Miró de reojo a la banda y al instante bajó la cabeza. Volvió a dirigir sus ojos hacia el cartel luminoso del cuarto árbitro y entendió que no era un error.
Vocento VMT -08:09:46 - 21/09/2007
Otra vez el «10» pagaba el pato, otra vez Ronaldinho abandonaba el campo para, contradictoriamente, activar a un Barcelona renqueante. Él, inventor de la historia reciente del club, parece más un estorbo que otra cosa. Ronaldinho no chuta y ya ha dejado de ser intocable.
Era el minuto 65 y, después de que el Camp Nou rompiera su eterno silencio con algún pitido aislado por la mediocridad de su juego, Ronaldinho dejó el campo para que Iniesta arreglase el percal. Al brasileño se le borró la sonrisa y se quitó el brazalete de mala manera mientras recibía un cachete cariñoso de Xavi. Al tiempo que enfilaba hacia la banda, el estadio le indultó con una generosa ovación, pero era insuficiente para calmar su enfado interno. Esquivó la mirada de Rijkaard y se refugió en la segunda fila del lujoso banquillo azulgrana. No entendía nada.

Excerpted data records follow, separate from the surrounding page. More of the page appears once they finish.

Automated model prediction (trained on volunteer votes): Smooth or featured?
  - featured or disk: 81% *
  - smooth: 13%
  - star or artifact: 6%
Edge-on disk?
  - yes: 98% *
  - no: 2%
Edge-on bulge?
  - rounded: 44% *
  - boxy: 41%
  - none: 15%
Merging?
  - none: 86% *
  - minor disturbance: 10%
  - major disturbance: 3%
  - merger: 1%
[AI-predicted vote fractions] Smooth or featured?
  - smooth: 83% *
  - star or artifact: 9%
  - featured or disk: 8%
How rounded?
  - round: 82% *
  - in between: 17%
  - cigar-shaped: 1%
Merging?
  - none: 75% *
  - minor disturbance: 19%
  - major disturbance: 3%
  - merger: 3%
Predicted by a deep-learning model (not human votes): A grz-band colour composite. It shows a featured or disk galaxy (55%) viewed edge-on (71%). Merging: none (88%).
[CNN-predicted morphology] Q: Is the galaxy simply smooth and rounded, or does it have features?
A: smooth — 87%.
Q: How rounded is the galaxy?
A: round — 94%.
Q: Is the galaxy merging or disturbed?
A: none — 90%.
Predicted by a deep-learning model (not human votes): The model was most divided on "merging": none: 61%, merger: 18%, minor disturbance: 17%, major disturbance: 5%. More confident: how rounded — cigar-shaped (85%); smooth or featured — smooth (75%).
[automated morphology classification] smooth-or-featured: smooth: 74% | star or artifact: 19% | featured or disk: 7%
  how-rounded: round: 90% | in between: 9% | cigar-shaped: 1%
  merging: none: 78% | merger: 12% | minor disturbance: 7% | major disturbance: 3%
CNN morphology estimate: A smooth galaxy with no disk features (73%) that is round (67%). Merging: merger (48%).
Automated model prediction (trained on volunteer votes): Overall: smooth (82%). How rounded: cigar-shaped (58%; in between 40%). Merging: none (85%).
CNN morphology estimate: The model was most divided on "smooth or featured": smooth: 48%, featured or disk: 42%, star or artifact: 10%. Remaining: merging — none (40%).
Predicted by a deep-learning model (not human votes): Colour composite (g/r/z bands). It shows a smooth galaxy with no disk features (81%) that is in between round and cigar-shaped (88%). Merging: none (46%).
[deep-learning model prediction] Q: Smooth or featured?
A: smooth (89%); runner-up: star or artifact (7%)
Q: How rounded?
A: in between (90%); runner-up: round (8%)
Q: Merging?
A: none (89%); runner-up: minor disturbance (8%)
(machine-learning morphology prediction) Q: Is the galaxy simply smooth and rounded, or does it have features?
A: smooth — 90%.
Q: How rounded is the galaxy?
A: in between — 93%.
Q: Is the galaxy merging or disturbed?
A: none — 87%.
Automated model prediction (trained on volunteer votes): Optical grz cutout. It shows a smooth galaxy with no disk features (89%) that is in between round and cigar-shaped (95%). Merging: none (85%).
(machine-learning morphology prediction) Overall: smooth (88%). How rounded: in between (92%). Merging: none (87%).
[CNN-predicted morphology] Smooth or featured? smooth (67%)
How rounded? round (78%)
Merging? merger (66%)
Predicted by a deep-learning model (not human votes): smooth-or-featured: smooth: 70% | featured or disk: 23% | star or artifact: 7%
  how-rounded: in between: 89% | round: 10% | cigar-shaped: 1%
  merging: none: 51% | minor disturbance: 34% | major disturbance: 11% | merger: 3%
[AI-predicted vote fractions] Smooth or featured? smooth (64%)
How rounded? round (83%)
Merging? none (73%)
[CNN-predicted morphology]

Esta es la situación actual de Ronaldinho, quien se borró de la Copa América para estar fresco con su club y al que todavía no se le conoce reacción alguna salvo destellos aislados a balón parado, especialidad que engorda sus incuestionables números. Nadie acierta cuando se le cuestiona al respecto, nadie entiende el bajón impresionante del mago de Porto Alegre, quien tiene un enfado descomunal. «Es un jugador impresionante. Puede tener su mejor o peor partido, pero siempre quiere lo mejor para el equipo y no podemos olvidar todo lo que le ha dado al Barcelona. Si él está bien y rinde, el equipo también rinde más. Él da movilidad al equipo, creo que el público está con él, y, si no, debería estarlo por todo lo que ha dado al club», recordó Leo Messi.
A Rijkaard no le tiembla el pulso El técnico, señalado por su decisión en el primer partido de Liga después de sentar a Messi - cuando era el mejor del equipo-, se ha armado de valor y ha sustituido a Ronaldinho en las tres últimas citas del Barça. Un dato que sorprende, pues de los 40 encuentros que jugó la pasada campaña entre Liga y «Champions» acabó 33 -seis cambios y una expulsión-.